Luci gialle di piccole finestre che nei loro toni sembrano già essere una promessa delle braccia di una calorosa famiglia tracciano il sentiero nel Ritorno dal bosco del pittore divisionista Giovanni Segantini. Qui protagonista  è una donna che assomiglia a una bretone che trascina, da sola, una pesante slitta carica di legna che servirà ad alimentare il focolare. Il quadro di fine Ottocento ci porta in una valle fra le montagne, in prossimità delle case di un isolato villaggio. Pochi colori e pennelli, anche in questo caso, sanno concentrare un sapore prezioso, capace di legare la nostra intimità a quella dell’artista. È un sentire che ci consente di volare sopra la violenza come Marc Chagall nel suo dipinto Sopra Vitebsk, realizzato nel 1914 nel clima della prima guerra mondiale. Voliamo lontano dalle atrocità che riempiono i giornali e le tv con le notizie provenienti dall’Ucraina e dall’Iran, e non solo. Quelle case e mura coperte di neve, nel quadro di Chagall, sembrano pretendere purezza e bellezza  che non si deve macchiare di violenza e sangue.

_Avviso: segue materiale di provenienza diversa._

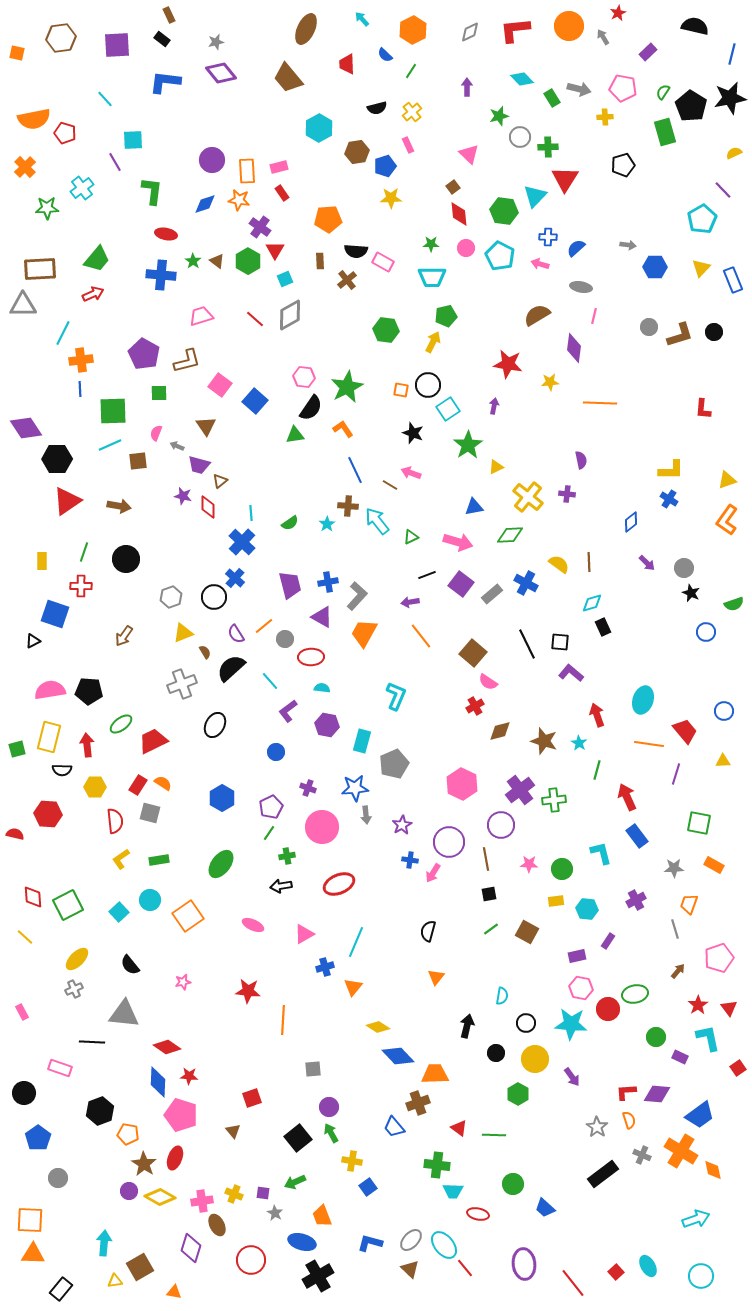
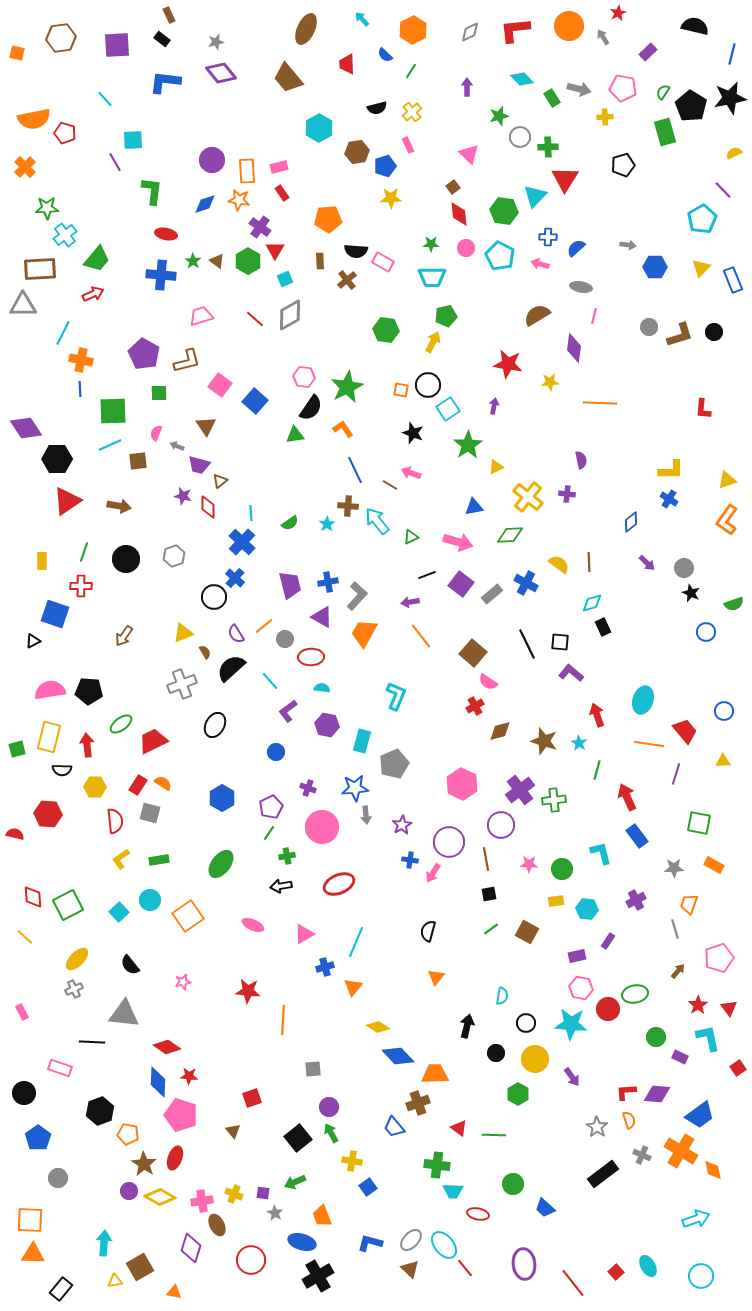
cyan cross at (82, 188): moved 17 px left, 47 px down
orange cross at (81, 360): rotated 20 degrees clockwise
gray hexagon at (171, 597): moved 3 px right, 41 px up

Chi è quell’uomo, vestito con uno scuro pastrano, con un bastone ricurvo e un grande sacco sulle spalle? Porterà, come un’attesa Befana, speranza e gioia o rovescerà un borsone simile a un vaso di Pandora che contiene disgrazie per gli esseri umani? Forse la risposta auspicabile è che esso incarni le nostre migliori energie perché il Bene come un giovane Golia che non si arrende unisca i suoi assi e vinca. Allora potranno nascere  immagini fuori e dentro di noi che restituiscano integra la bellezza del mondo e la speranza e indichino la strada del Futuro.